1922, having collected by the end of the year the agreements on the formation of the USSR agreed upon with the republics and approved, Moscow independently redid the text of the agreement, which officially began to operate on July 6, 1923.
1929-1930 - arrest and trial of 45 figures of Ukrainian science, literature, culture, UAOC - for belonging to the Union for the Liberation of Ukraine.
1932-1933 - organization of genocide - famine of Ukrainians.
1934-1941 - destruction of architectural and cultural monuments in Ukraine, arrest and execution of 80% of the national intelligentsia.
1941 - destruction of cities and villages, economic facilities, including water supply and sewage systems during the retreat by Soviet troops. Carrying out Stalin's task, Zoya Kosmodemyanskaya burned her native huts in the rear, for which she was hanged by her fellow villagers. The advancing German troops helped to extinguish the village and did not have time to provide medical assistance.

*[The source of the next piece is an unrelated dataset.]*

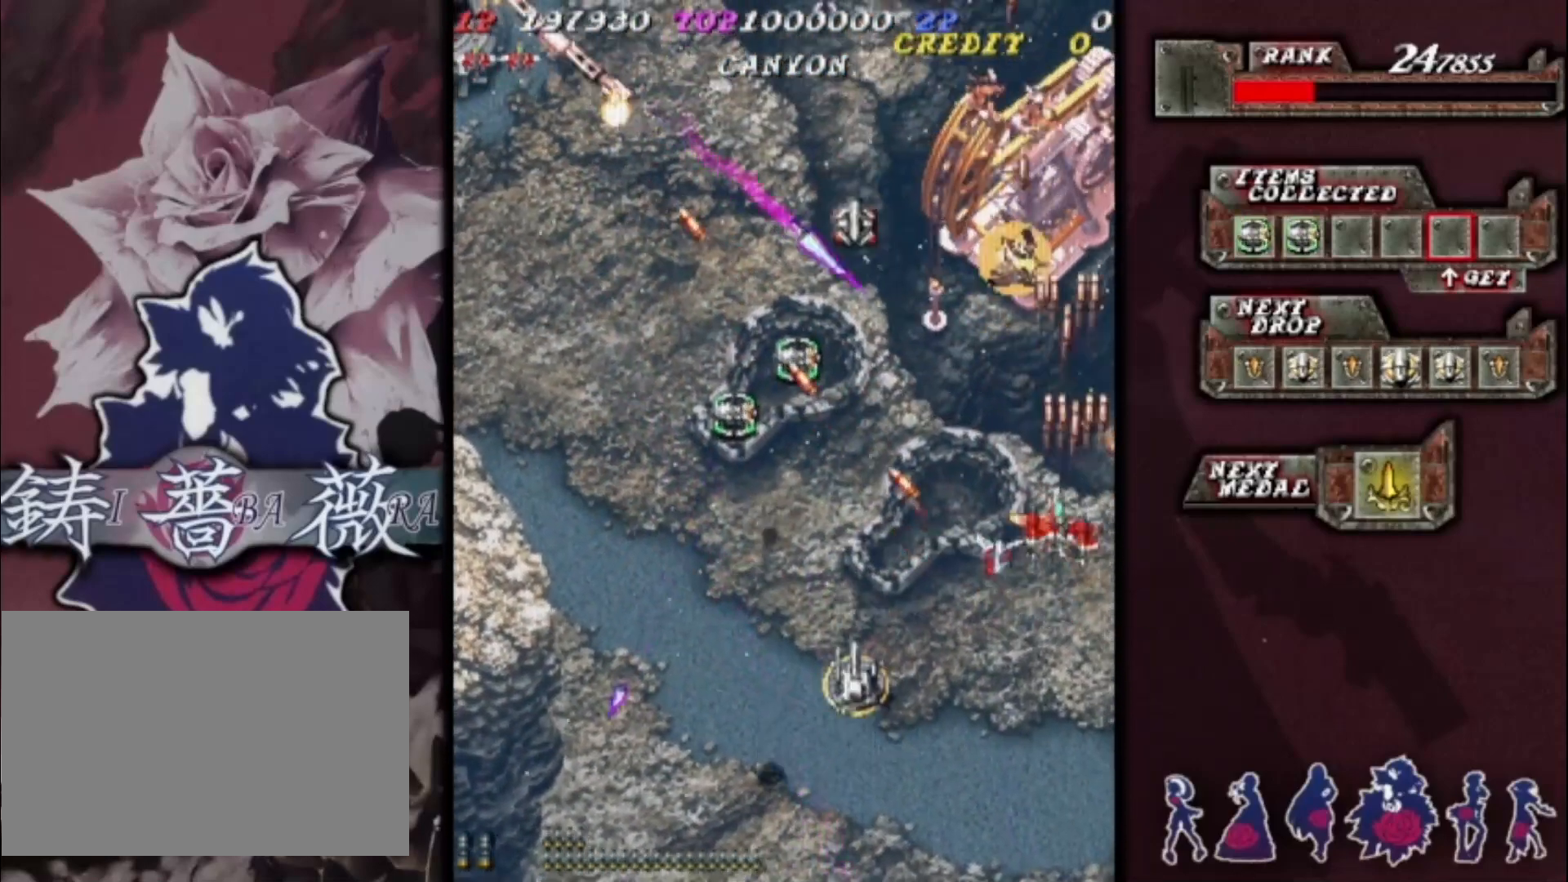
{"buttons": [], "left_stick": "up", "events": [[100, "left_stick", "down-left"], [367, "left_stick", "up"]]}
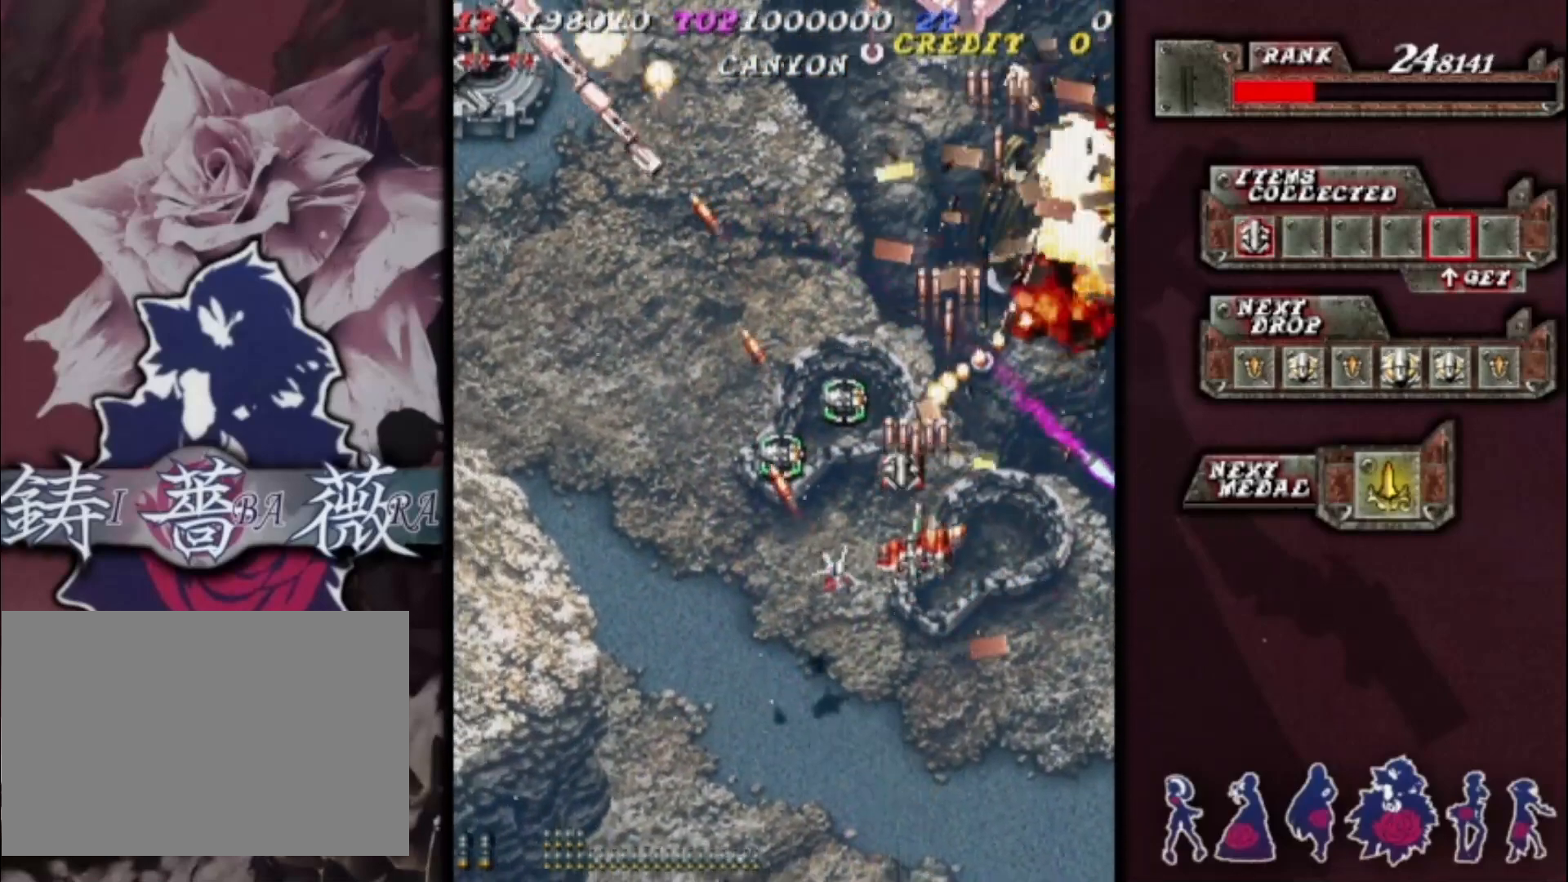
{"buttons": [], "left_stick": "left", "events": [[33, "left_stick", "up-left"], [267, "left_stick", "down-left"], [500, "left_stick", "left"]]}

1938 - resolution “On the compulsory study of the Russian language in the national republics of the USSR” and strengthening of the Russification of Ukraine according to a special decision of the XIV Congress of the Communist Party of Ukraine.
1944 - deliberate increase in casualties of Ukrainian soldiers in the Soviet army by Zhukov.
1946 - liquidation of the Greek Catholic Church and its subordination to the Russian Orthodox Church.
1947 - organization of famine in rural areas of Ukraine.
1947 - L. Kaganovich carries out a new “purge” among cultural personnel accused of “Ukrainian bourgeois nationalism.”
1951 - devastating articles in the newspaper Pravda against “nationalist deviations in Ukrainian literature and art.”
1961 - the new program of the CPSU proclaimed the policy of “merger of nations” and further Russification of the union republics.
1964 - deliberate arson of the State Public Library of the Academy of Sciences of the Ukrainian SSR.
1978 - directive of the board of the Ministry of Education of the Ukrainian SSR on “Improving the study of the Russian language in secondary schools of the republic.”
1983 - resolution of the CPSU Central Committee on strengthening the study of the Russian language in schools and the payment of a 16% bonus to the salaries of teachers of Russian language and literature (“Andropov Decree”) and the directive of the board of the Ministry of Education of the Ukrainian SSR “Measures to improve the study of the Russian language in secondary schools, pedagogical educational institutions, preschool and out-of-school institutions of the republic."
1989 - resolution of the plenum of the CPSU Central Committee on the only official national language (of course, Russian) in the USSR.
1991 - theft of 100% of personal cash deposits from 100% of Ukrainian citizens.
.......
2010 - total malicious support by Russians for Yanukovych in the elections.
........
2013 illegal presence and criminal activities of the FSB in the fight against Maidan, repeated statements by the Russian side about planning the eviction of Ukrainians to Siberia.